Em 2002, foi alcançada a paz e a reconciliação nacional, prosseguiu João Lourenço, que permitiu o início da reconstrução nacional e usufruto do direito e garantias contemplados na Constituição da República. É verdade se, de facto, se falar apenas e só dos autóctones afectos ao MPLA. Por alguma razão, nestes 18 anos de paz, para além da barriga vazia de 20 milhões de angolanos, se acentuou a diferença entre os angolanos de primeira (os do MPLA) e os outros. Por alguma razão a dita “paz e a reconciliação nacional” só permitem um herói nacional, esquecendo Holden Roberto e Jonas Savimbi.
“O país enfrentou sérios desafios à sua própria existência, mas soube sempre superá-los, porque se apoiou na força do seu povo, mas também alcançou grandes conquistas que temos obrigação de as preservar e consolidar”, referiu. Temos essa obrigação, sim senhor. Mas “temos” é a primeira pessoa do plural, o que nos remete para a necessidade de não haver filhos e enteados, senhores e escravos.
O chefe de Estado realçou que o país está a consolidar as bases de um verdadeiro Estado Democrático e de Direito e de uma verdadeira economia de mercado, onde o sector empresarial privado tem o papel de destaque, na criação de riqueza nacional e na oferta de postos de trabalho.
João Lourenço, admitamos que na sua boa-fé, está a confundir a obra-prima do mestre com a prima do mestre-de-obras. Não é possível consolidar o que não existe. E é falso que existam bases de um verdadeiro Estado Democrático e de Direito. É falso que existam bases de uma verdadeira economia de mercado.
O combate à corrupção, ao nepotismo e ao compadrio foram igualmente focados por João Lourenço, reafirmando que “têm cada vez menos possibilidade de continuar a reinar no país”. Desde que, é claro, os corruptos não aleguem direitos iguais aos de João Lourenço que viu roubar, ajudou a roubar, beneficiou do roubo mas não é… ladrão.
“Na sequência de corajosas medidas que o executivo e a justiça vêm tomando contra aqueles que se locupletaram de incentivos financeiros e patrimoniais públicos, que dariam para financiar o Orçamento Geral do Estado angolano”, disse. Pois é. E como se sabe, todos os milionários (que pertencem exclusivamente ao MPLA) são-no graças ao seu árduo, impoluto e honesto trabalho…
“Reafirmamos o nosso compromisso para com o povo e da boa governação, da transparência na gestão da coisa pública, do combate contra a corrupção e da moralização da sociedade”, disse o Presidente, salientando que “a imagem de Angola no exterior melhorou consideravelmente pela seriedade das políticas em curso”. Elogio em boca própria costuma ser vitupério.
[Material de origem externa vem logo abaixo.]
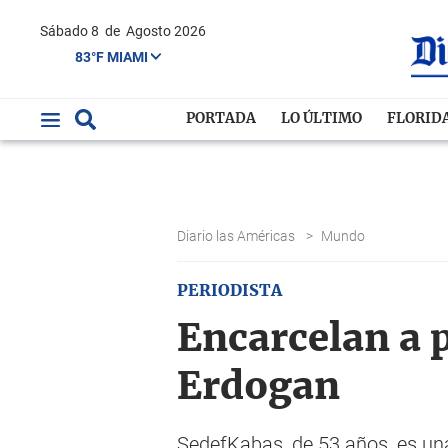
Sábado 8
de
Agosto 2026
83°F MIAMI
PORTADA
LO ÚLTIMO
FLORID
Diario las Américas
>
Mundo
PERIODISTA
Encarcelan a p
Erdogan
SedefKabas, de 53 años, es una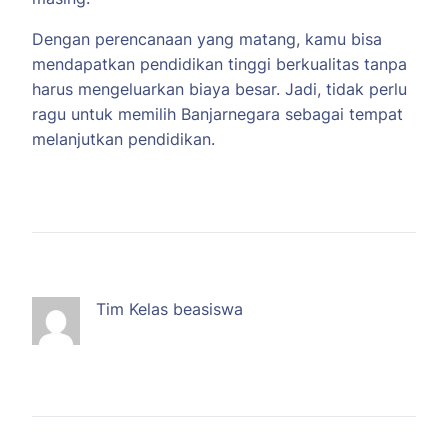
Dengan perencanaan yang matang, kamu bisa
mendapatkan pendidikan tinggi berkualitas tanpa
harus mengeluarkan biaya besar. Jadi, tidak perlu
ragu untuk memilih Banjarnegara sebagai tempat
melanjutkan pendidikan.
Tim Kelas beasiswa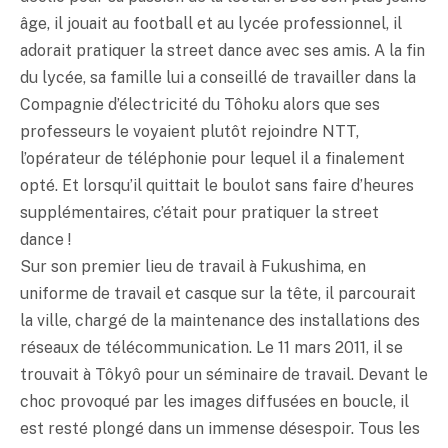
âge, il jouait au football et au lycée professionnel, il
adorait pratiquer la street dance avec ses amis. A la fin
du lycée, sa famille lui a conseillé de travailler dans la
Compagnie d’électricité du Tôhoku alors que ses
professeurs le voyaient plutôt rejoindre NTT,
l’opérateur de téléphonie pour lequel il a finalement
opté. Et lorsqu’il quittait le boulot sans faire d’heures
supplémentaires, c’était pour pratiquer la street
dance !
Sur son premier lieu de travail à Fukushima, en
uniforme de travail et casque sur la tête, il parcourait
la ville, chargé de la maintenance des installations des
réseaux de télécommunication. Le 11 mars 2011, il se
trouvait à Tôkyô pour un séminaire de travail. Devant le
choc provoqué par les images diffusées en boucle, il
est resté plongé dans un immense désespoir. Tous les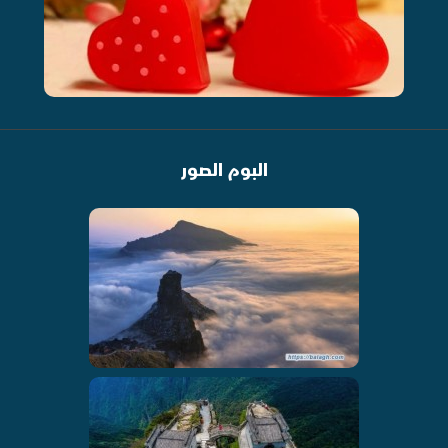
البوم الصور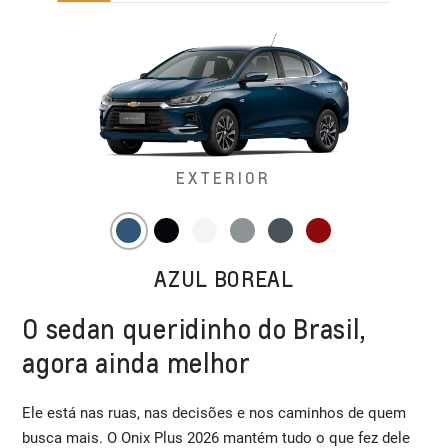
EXTERIOR
AZUL BOREAL
O sedan queridinho do Brasil,
agora ainda melhor
Ele está nas ruas, nas decisões e nos caminhos de quem
busca mais. O Onix Plus 2026 mantém tudo o que fez dele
Mas se esse elogio é feito pelas três principais figuras do país (Presidente do MPLA, Presidente da República e Titular do Poder Executivo)… deve ser mesmo verdade.
João Lourenço realçou que nos últimos meses, os angolanos têm convivido com medidas excepcionais, que alteraram substancialmente o modo de vida, obrigando a suspender o funcionamento do sistema de ensino, “tão importante para o presente e o futuro do país”. Isto se é que o que temos é um “sistema de ensino”. Não nos esqueçamos (não é, Senhor Presidente?) que temos quem diga se “haver necessidade” ou fale em “compromíssios”.
Nesse sentido, o Presidente destacou algumas categorias profissionais, “que estando na linha da frente têm consentido sacrifícios acrescidos para a prevenção e combate à Covid-19, para que o país não pare, para que a esperança continue presente”. Foi mais ou menos o que se passou com o médico Sílvio Dala, que estava na primeira linha desse combate, que foi detido por não usar máscara dentro da sua viatura e acabou assassinado numa esquadra da Polícia.